With a trip to Kraków on the cards, I decided it was time to go up to the attic and dust down a guidebook to the old town. The book I came across, blocking a hole in the thatch, was called simply Kraków and was published in 1951 with a print run of 20,300. I turned immediately to the more interesting passages:
The small town, population 80,000, living in an atmosphere of the patriotic inspirations of Anczyc and Matejko, proud of its university’s growing fame, was also in large part an example of social and political backwardness. The generality of residents, under the influence of a servile bureaucracy and a powerful reactionary party, lead lazy lives marked by conciliation with the ‘mild’ black and yellow servitude. Into this environment, fresh from a successful jailbreak, came Ludwik Warynski, a young fighter for victory of the masses. […]
The flame of revolution burst above Kraków twice during this period [between the wars]. In November 1923 the working people of Kraków gave battle to the forces of reaction, liberally bedewing the city’s streets with their blood. It was an eloquent protest against a government that had sold out to capitalist exploiters.
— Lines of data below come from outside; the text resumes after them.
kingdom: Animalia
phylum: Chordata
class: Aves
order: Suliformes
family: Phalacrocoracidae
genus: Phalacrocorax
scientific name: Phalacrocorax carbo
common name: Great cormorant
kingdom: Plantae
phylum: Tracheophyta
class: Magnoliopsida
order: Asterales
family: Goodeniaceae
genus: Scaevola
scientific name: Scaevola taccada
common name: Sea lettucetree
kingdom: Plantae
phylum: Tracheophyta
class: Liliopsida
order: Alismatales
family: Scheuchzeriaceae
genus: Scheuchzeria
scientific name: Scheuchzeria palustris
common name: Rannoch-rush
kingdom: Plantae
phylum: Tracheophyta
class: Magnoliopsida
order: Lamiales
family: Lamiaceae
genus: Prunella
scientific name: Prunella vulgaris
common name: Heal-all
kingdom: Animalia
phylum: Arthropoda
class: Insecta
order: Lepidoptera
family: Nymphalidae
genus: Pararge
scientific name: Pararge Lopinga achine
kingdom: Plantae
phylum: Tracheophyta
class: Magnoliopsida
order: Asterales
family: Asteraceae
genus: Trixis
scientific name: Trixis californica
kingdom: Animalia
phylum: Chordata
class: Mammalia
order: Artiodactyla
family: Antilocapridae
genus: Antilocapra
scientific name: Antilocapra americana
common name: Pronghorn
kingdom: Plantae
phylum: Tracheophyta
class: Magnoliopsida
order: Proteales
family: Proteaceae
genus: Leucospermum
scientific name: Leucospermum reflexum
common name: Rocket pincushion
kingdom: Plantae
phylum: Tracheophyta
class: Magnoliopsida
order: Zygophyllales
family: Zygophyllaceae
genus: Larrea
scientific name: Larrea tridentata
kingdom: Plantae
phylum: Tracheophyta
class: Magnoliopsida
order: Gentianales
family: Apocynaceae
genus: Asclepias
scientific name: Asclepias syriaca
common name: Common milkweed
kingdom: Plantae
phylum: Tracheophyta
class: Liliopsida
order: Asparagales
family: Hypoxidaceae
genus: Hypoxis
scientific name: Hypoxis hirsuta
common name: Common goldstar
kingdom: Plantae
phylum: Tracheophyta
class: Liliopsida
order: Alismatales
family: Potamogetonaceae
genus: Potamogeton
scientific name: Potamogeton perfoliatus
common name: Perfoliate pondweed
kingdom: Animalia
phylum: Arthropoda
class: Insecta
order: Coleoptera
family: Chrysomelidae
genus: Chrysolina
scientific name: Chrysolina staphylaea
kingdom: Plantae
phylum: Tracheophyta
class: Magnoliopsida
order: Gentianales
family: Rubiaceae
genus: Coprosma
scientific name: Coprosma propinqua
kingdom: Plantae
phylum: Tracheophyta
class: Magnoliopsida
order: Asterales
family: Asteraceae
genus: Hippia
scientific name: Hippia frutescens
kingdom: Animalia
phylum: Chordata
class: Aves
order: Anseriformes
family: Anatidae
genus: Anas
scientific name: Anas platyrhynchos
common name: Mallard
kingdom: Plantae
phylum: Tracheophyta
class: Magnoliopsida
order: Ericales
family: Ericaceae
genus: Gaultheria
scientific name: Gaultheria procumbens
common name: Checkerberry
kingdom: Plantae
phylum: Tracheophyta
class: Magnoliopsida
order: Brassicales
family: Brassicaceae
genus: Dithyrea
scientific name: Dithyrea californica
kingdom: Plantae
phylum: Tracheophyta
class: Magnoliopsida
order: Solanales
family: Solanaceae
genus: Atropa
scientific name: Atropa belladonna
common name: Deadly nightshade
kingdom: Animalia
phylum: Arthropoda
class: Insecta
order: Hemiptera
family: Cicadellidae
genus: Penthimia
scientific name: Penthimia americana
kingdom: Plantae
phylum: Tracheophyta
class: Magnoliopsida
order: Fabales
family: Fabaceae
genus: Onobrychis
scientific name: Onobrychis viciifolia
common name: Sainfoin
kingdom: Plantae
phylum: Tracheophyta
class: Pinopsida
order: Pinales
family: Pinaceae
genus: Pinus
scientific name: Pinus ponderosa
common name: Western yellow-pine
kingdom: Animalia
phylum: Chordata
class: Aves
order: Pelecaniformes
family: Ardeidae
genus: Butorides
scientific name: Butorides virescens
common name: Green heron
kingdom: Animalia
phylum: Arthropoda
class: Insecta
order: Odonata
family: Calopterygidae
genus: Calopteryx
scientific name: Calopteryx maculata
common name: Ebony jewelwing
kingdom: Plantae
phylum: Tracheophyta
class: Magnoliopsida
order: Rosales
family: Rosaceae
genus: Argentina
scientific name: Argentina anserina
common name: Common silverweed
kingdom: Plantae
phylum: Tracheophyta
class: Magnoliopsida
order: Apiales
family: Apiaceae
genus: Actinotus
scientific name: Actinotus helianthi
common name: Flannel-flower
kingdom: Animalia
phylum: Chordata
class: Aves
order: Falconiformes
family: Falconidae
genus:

I look forward to visiting the house at 49 Lubomirskiego Street, where Lenin lived from 1913 to 1914 (after abandoning “distant and Tsarophile Paris”) and wrote some of the 300 articles he allegedly produced (one every two days!) during his two years in Kraków.
On a totally unrelated note, prime minister Donald Tusk has been voted Person of the Year by god-awful current affairs mag Wprost.